Chinese tai chi teacher

Chen Xiaowang (born 20 October 1945) is an Australian-Chinese tai chi teacher, who was born and raised in Chen Family Village (Chenjiagou, 陳家溝), Wen County, Henan province, and is the 19th generation lineage holder of Chen-style tai chi. His grandfather was the Chinese martial artist and tai chi grandmaster Chen Fake.

==Biography==
Chen Xiaowang began his study of Chen-style tai chi at the age of seven under his father, Chen Zhaoxu, and later with his uncles Chen Zhaopi and Chen Zhaokui. Recognised as one of four "Buddha's Warrior Attendants (Si Jingang)," the four outstanding exponents of the 19th generation in Chenjiagou, Xiaowang was chairperson of the Henan Province Chen Push Hands Taijiquan Association, deputy head of the Wushu Academy of Henan Province, and technical advisor and official assessor for the standardized competition routines for the Chen, Yang, Wu, and Sun styles of tai chi.

Chen was awarded the Chinese National Wushu Tournament Taijiquan gold medal three consecutive years beginning in 1980. He was depicted in a March 1981 Japanese documentary on tai chi, demonstrating the laojia form, fa jin, and escaping from various qinna holds. In 1985, he was crowned Taijiquan Champion at the First International Wushu Competition in Xi'an.

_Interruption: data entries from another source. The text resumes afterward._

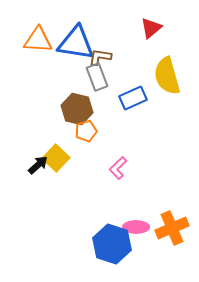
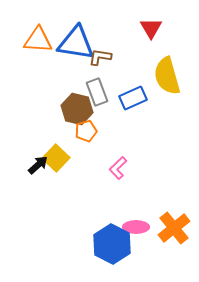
red triangle: rotated 20 degrees counterclockwise
gray rectangle: moved 15 px down
orange cross: moved 2 px right; rotated 16 degrees counterclockwise
blue hexagon: rotated 9 degrees clockwise
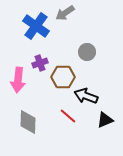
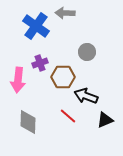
gray arrow: rotated 36 degrees clockwise
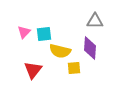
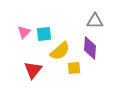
yellow semicircle: rotated 55 degrees counterclockwise
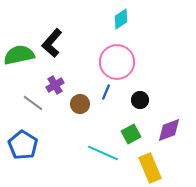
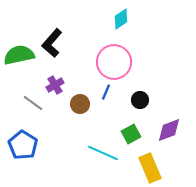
pink circle: moved 3 px left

Chen created two condensed forms of the laojia and xinjia forms; a 38-posture form and a 19-posture form (Shi Jiu Shi – 十九式). He told inside Kung-Fu Magazine in 1991, "I have tried to do away with all the repetitions and simplify the exceedingly difficult moves without destroying the characteristics of Chen Style [tai chi], with special emphasis to attack/defense and the chansi technique."

Ellis Amdur narrated an anecdote where he attended to a training workshop, in which Xiaowang demonstrated a move named "Budda's Warrior Attendant Pounds Mortar," an elevated foot stomp. Despite being on a stage six feet over the gymnasium floor, Xiaowang stomped so powerfully that
"the floor shook... forty feet away." Amdur checked out whether it had been caused by a tricked floor, but he could not find anything, nor could he replicate the effect by jumping stiff-legged from the stage.

Apart from his martial arts prowess, Chen is a carpenter by trade, a calligrapher, an author of three tai chi books, and is known to enjoy Mao Jian Cha tea (信阳毛尖茶).